* [WHAT YOU SHOULD DO]
In the records below, find every line that contains "Rendered" and list it.

* [Extracted records]
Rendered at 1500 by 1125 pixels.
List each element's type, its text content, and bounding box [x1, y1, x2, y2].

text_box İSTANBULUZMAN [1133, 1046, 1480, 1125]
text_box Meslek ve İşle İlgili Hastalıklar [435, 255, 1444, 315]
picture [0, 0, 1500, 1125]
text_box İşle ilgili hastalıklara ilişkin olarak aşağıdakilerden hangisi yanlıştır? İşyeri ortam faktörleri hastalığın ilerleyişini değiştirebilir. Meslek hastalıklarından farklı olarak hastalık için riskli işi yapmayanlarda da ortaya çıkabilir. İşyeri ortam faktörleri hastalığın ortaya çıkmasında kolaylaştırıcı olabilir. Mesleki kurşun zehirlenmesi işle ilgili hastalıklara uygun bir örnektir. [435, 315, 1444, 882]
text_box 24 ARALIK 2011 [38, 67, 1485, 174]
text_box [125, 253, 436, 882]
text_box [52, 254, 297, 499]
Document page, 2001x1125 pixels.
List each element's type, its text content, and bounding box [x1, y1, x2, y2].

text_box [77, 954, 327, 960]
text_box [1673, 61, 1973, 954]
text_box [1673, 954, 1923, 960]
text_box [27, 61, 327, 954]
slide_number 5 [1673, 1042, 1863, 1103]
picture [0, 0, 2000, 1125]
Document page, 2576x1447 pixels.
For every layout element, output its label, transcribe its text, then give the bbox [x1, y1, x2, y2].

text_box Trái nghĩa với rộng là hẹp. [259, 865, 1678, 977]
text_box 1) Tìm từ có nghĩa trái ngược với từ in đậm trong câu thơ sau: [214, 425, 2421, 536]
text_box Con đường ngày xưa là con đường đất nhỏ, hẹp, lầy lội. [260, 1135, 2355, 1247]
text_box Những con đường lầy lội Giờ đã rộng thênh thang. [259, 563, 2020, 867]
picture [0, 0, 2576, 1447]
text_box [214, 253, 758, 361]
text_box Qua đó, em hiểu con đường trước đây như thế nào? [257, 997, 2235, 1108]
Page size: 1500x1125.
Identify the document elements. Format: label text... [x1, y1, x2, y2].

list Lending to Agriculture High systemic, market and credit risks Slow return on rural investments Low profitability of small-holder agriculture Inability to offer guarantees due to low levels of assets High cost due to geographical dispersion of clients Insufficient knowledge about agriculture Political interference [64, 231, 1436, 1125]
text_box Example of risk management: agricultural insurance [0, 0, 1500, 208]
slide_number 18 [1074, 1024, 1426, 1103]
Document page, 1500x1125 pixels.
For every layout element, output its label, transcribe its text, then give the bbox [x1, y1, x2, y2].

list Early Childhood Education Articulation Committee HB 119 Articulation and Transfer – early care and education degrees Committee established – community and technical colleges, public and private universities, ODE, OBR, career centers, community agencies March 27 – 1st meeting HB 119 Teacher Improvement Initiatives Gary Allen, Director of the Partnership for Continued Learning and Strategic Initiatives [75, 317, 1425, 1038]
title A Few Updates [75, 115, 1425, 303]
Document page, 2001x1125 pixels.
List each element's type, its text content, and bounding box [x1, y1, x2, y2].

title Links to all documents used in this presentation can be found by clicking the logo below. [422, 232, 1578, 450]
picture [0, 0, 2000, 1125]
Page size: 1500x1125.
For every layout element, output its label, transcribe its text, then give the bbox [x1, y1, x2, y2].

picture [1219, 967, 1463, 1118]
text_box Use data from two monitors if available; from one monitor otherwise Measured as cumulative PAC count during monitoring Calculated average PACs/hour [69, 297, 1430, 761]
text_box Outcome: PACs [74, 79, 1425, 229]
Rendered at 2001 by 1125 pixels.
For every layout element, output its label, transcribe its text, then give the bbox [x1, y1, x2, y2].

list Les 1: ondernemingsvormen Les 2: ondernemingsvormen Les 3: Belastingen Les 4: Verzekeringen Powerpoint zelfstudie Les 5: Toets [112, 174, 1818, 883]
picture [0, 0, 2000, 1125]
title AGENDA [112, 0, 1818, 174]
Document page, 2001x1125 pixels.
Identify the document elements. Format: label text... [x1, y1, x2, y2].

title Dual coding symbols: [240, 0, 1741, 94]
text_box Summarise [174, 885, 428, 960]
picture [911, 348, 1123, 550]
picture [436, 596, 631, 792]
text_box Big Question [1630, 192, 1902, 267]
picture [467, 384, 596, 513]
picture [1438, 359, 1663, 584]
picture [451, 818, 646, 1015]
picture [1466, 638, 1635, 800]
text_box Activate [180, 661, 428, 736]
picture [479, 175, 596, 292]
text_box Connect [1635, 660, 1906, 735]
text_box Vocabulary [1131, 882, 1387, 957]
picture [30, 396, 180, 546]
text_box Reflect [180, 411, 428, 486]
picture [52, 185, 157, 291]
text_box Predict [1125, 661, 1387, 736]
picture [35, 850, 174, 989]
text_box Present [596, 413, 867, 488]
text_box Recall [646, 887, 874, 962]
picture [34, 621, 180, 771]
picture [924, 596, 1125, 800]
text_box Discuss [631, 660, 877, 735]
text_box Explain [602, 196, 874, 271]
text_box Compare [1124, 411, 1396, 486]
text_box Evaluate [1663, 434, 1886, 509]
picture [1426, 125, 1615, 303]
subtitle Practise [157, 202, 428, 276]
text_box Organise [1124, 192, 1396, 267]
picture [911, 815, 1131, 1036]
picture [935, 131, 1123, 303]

* [REPLY]
Rendered at 1500 by 1125 pixels.
Rendered at 2001 by 1125 pixels.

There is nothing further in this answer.